Dataset records:
========================================
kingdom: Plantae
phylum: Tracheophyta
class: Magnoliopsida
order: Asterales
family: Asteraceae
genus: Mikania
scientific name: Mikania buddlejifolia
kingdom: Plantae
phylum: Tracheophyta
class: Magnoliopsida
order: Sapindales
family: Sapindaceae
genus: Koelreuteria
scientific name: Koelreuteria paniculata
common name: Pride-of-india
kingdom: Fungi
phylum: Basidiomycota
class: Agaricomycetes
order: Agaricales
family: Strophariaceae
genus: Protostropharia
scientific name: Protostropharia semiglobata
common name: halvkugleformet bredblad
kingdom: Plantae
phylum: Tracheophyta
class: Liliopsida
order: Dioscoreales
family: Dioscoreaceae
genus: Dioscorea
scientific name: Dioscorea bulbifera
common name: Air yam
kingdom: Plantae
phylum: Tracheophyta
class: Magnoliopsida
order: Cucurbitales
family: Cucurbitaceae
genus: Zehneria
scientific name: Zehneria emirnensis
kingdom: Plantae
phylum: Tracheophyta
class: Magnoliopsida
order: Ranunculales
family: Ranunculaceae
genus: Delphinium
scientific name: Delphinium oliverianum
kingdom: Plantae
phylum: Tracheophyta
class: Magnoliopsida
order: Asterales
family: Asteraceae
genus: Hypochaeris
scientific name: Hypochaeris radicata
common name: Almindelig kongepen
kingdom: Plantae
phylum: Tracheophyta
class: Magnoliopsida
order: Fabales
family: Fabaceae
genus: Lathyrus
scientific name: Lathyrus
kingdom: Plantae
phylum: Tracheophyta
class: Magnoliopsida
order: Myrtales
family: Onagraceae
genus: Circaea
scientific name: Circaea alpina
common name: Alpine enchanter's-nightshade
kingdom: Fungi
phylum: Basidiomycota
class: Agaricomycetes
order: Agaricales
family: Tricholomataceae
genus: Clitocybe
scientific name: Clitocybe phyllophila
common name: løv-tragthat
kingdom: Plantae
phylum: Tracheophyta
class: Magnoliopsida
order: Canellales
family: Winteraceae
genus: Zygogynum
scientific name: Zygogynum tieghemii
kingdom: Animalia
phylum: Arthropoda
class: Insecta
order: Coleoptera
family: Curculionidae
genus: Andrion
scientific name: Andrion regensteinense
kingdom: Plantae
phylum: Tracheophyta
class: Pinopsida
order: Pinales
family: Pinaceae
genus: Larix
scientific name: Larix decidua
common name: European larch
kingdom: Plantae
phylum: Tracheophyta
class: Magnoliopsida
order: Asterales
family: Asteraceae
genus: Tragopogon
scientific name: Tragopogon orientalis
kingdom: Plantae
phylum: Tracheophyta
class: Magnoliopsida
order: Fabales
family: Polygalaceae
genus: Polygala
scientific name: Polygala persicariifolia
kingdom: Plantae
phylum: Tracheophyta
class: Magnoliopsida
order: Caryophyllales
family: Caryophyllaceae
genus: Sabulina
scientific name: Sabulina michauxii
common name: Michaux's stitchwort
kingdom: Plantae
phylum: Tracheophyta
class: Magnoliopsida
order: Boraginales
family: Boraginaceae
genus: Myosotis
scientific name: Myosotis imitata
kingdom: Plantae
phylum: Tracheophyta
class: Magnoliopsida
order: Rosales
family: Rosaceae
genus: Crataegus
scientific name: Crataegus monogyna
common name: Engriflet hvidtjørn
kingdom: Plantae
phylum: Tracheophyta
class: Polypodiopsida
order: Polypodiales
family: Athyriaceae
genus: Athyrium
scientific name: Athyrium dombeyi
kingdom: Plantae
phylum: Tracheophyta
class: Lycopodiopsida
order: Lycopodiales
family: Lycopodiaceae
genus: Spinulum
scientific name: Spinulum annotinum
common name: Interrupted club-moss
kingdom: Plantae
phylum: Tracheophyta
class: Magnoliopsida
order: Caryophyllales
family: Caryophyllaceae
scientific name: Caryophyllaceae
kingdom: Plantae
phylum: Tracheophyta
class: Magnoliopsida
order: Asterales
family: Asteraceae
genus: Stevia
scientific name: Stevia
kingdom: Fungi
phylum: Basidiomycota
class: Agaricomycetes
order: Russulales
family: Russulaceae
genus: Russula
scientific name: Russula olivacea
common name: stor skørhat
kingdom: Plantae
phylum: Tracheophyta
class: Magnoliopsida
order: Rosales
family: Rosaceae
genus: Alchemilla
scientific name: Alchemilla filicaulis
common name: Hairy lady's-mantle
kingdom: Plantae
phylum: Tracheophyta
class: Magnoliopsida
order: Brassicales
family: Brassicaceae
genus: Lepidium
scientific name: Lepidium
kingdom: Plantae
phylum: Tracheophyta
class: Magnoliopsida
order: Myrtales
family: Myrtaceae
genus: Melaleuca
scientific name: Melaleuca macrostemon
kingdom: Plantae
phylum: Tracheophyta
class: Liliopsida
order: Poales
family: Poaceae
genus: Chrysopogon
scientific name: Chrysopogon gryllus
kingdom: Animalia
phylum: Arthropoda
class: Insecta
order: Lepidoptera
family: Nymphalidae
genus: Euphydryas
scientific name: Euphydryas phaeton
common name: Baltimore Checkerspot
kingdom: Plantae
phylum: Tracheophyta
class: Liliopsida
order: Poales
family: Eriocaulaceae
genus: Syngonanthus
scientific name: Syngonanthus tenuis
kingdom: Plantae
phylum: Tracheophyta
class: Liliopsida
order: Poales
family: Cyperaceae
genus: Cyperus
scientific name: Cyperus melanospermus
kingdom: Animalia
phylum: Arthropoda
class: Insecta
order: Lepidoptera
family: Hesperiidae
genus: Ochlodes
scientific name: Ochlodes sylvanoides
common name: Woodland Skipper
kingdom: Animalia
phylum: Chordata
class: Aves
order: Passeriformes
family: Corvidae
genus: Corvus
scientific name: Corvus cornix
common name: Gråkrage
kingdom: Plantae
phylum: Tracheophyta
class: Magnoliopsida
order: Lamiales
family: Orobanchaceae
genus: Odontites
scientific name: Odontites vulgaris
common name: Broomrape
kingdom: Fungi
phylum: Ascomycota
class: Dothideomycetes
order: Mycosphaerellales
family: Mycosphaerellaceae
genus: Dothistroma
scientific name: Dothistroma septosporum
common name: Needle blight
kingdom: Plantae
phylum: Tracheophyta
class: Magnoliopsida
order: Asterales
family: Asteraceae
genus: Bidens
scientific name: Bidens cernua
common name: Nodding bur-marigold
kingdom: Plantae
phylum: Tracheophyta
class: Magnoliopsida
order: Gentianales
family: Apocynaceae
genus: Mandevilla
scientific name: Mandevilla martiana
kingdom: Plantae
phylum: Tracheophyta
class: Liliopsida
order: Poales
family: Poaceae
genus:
========================================
Task objective:
Please format every line of the entries above as a JSON list of strings, one string per line, leaving out blank lines.

Result for this exercise:
[
  "kingdom: Plantae",
  "phylum: Tracheophyta",
  "class: Magnoliopsida",
  "order: Asterales",
  "family: Asteraceae",
  "genus: Mikania",
  "scientific name: Mikania buddlejifolia",
  "kingdom: Plantae",
  "phylum: Tracheophyta",
  "class: Magnoliopsida",
  "order: Sapindales",
  "family: Sapindaceae",
  "genus: Koelreuteria",
  "scientific name: Koelreuteria paniculata",
  "common name: Pride-of-india",
  "kingdom: Fungi",
  "phylum: Basidiomycota",
  "class: Agaricomycetes",
  "order: Agaricales",
  "family: Strophariaceae",
  "genus: Protostropharia",
  "scientific name: Protostropharia semiglobata",
  "common name: halvkugleformet bredblad",
  "kingdom: Plantae",
  "phylum: Tracheophyta",
  "class: Liliopsida",
  "order: Dioscoreales",
  "family: Dioscoreaceae",
  "genus: Dioscorea",
  "scientific name: Dioscorea bulbifera",
  "common name: Air yam",
  "kingdom: Plantae",
  "phylum: Tracheophyta",
  "class: Magnoliopsida",
  "order: Cucurbitales",
  "family: Cucurbitaceae",
  "genus: Zehneria",
  "scientific name: Zehneria emirnensis",
  "kingdom: Plantae",
  "phylum: Tracheophyta",
  "class: Magnoliopsida",
  "order: Ranunculales",
  "family: Ranunculaceae",
  "genus: Delphinium",
  "scientific name: Delphinium oliverianum",
  "kingdom: Plantae",
  "phylum: Tracheophyta",
  "class: Magnoliopsida",
  "order: Asterales",
  "family: Asteraceae",
  "genus: Hypochaeris",
  "scientific name: Hypochaeris radicata",
  "common name: Almindelig kongepen",
  "kingdom: Plantae",
  "phylum: Tracheophyta",
  "class: Magnoliopsida",
  "order: Fabales",
  "family: Fabaceae",
  "genus: Lathyrus",
  "scientific name: Lathyrus",
  "kingdom: Plantae",
  "phylum: Tracheophyta",
  "class: Magnoliopsida",
  "order: Myrtales",
  "family: Onagraceae",
  "genus: Circaea",
  "scientific name: Circaea alpina",
  "common name: Alpine enchanter's-nightshade",
  "kingdom: Fungi",
  "phylum: Basidiomycota",
  "class: Agaricomycetes",
  "order: Agaricales",
  "family: Tricholomataceae",
  "genus: Clitocybe",
  "scientific name: Clitocybe phyllophila",
  "common name: løv-tragthat",
  "kingdom: Plantae",
  "phylum: Tracheophyta",
  "class: Magnoliopsida",
  "order: Canellales",
  "family: Winteraceae",
  "genus: Zygogynum",
  "scientific name: Zygogynum tieghemii",
  "kingdom: Animalia",
  "phylum: Arthropoda",
  "class: Insecta",
  "order: Coleoptera",
  "family: Curculionidae",
  "genus: Andrion",
  "scientific name: Andrion regensteinense",
  "kingdom: Plantae",
  "phylum: Tracheophyta",
  "class: Pinopsida",
  "order: Pinales",
  "family: Pinaceae",
  "genus: Larix",
  "scientific name: Larix decidua",
  "common name: European larch",
  "kingdom: Plantae",
  "phylum: Tracheophyta",
  "class: Magnoliopsida",
  "order: Asterales",
  "family: Asteraceae",
  "genus: Tragopogon",
  "scientific name: Tragopogon orientalis",
  "kingdom: Plantae",
  "phylum: Tracheophyta",
  "class: Magnoliopsida",
  "order: Fabales",
  "family: Polygalaceae",
  "genus: Polygala",
  "scientific name: Polygala persicariifolia",
  "kingdom: Plantae",
  "phylum: Tracheophyta",
  "class: Magnoliopsida",
  "order: Caryophyllales",
  "family: Caryophyllaceae",
  "genus: Sabulina",
  "scientific name: Sabulina michauxii",
  "common name: Michaux's stitchwort",
  "kingdom: Plantae",
  "phylum: Tracheophyta",
  "class: Magnoliopsida",
  "order: Boraginales",
  "family: Boraginaceae",
  "genus: Myosotis",
  "scientific name: Myosotis imitata",
  "kingdom: Plantae",
  "phylum: Tracheophyta",
  "class: Magnoliopsida",
  "order: Rosales",
  "family: Rosaceae",
  "genus: Crataegus",
  "scientific name: Crataegus monogyna",
  "common name: Engriflet hvidtjørn",
  "kingdom: Plantae",
  "phylum: Tracheophyta",
  "class: Polypodiopsida",
  "order: Polypodiales",
  "family: Athyriaceae",
  "genus: Athyrium",
  "scientific name: Athyrium dombeyi",
  "kingdom: Plantae",
  "phylum: Tracheophyta",
  "class: Lycopodiopsida",
  "order: Lycopodiales",
  "family: Lycopodiaceae",
  "genus: Spinulum",
  "scientific name: Spinulum annotinum",
  "common name: Interrupted club-moss",
  "kingdom: Plantae",
  "phylum: Tracheophyta",
  "class: Magnoliopsida",
  "order: Caryophyllales",
  "family: Caryophyllaceae",
  "scientific name: Caryophyllaceae",
  "kingdom: Plantae",
  "phylum: Tracheophyta",
  "class: Magnoliopsida",
  "order: Asterales",
  "family: Asteraceae",
  "genus: Stevia",
  "scientific name: Stevia",
  "kingdom: Fungi",
  "phylum: Basidiomycota",
  "class: Agaricomycetes",
  "order: Russulales",
  "family: Russulaceae",
  "genus: Russula",
  "scientific name: Russula olivacea",
  "common name: stor skørhat",
  "kingdom: Plantae",
  "phylum: Tracheophyta",
  "class: Magnoliopsida",
  "order: Rosales",
  "family: Rosaceae",
  "genus: Alchemilla",
  "scientific name: Alchemilla filicaulis",
  "common name: Hairy lady's-mantle",
  "kingdom: Plantae",
  "phylum: Tracheophyta",
  "class: Magnoliopsida",
  "order: Brassicales",
  "family: Brassicaceae",
  "genus: Lepidium",
  "scientific name: Lepidium",
  "kingdom: Plantae",
  "phylum: Tracheophyta",
  "class: Magnoliopsida",
  "order: Myrtales",
  "family: Myrtaceae",
  "genus: Melaleuca",
  "scientific name: Melaleuca macrostemon",
  "kingdom: Plantae",
  "phylum: Tracheophyta",
  "class: Liliopsida",
  "order: Poales",
  "family: Poaceae",
  "genus: Chrysopogon",
  "scientific name: Chrysopogon gryllus",
  "kingdom: Animalia",
  "phylum: Arthropoda",
  "class: Insecta",
  "order: Lepidoptera",
  "family: Nymphalidae",
  "genus: Euphydryas",
  "scientific name: Euphydryas phaeton",
  "common name: Baltimore Checkerspot",
  "kingdom: Plantae",
  "phylum: Tracheophyta",
  "class: Liliopsida",
  "order: Poales",
  "family: Eriocaulaceae",
  "genus: Syngonanthus",
  "scientific name: Syngonanthus tenuis",
  "kingdom: Plantae",
  "phylum: Tracheophyta",
  "class: Liliopsida",
  "order: Poales",
  "family: Cyperaceae",
  "genus: Cyperus",
  "scientific name: Cyperus melanospermus",
  "kingdom: Animalia",
  "phylum: Arthropoda",
  "class: Insecta",
  "order: Lepidoptera",
  "family: Hesperiidae",
  "genus: Ochlodes",
  "scientific name: Ochlodes sylvanoides",
  "common name: Woodland Skipper",
  "kingdom: Animalia",
  "phylum: Chordata",
  "class: Aves",
  "order: Passeriformes",
  "family: Corvidae",
  "genus: Corvus",
  "scientific name: Corvus cornix",
  "common name: Gråkrage",
  "kingdom: Plantae",
  "phylum: Tracheophyta",
  "class: Magnoliopsida",
  "order: Lamiales",
  "family: Orobanchaceae",
  "genus: Odontites",
  "scientific name: Odontites vulgaris",
  "common name: Broomrape",
  "kingdom: Fungi",
  "phylum: Ascomycota",
  "class: Dothideomycetes",
  "order: Mycosphaerellales",
  "family: Mycosphaerellaceae",
  "genus: Dothistroma",
  "scientific name: Dothistroma septosporum",
  "common name: Needle blight",
  "kingdom: Plantae",
  "phylum: Tracheophyta",
  "class: Magnoliopsida",
  "order: Asterales",
  "family: Asteraceae",
  "genus: Bidens",
  "scientific name: Bidens cernua",
  "common name: Nodding bur-marigold",
  "kingdom: Plantae",
  "phylum: Tracheophyta",
  "class: Magnoliopsida",
  "order: Gentianales",
  "family: Apocynaceae",
  "genus: Mandevilla",
  "scientific name: Mandevilla martiana",
  "kingdom: Plantae",
  "phylum: Tracheophyta",
  "class: Liliopsida",
  "order: Poales",
  "family: Poaceae",
  "genus:"
]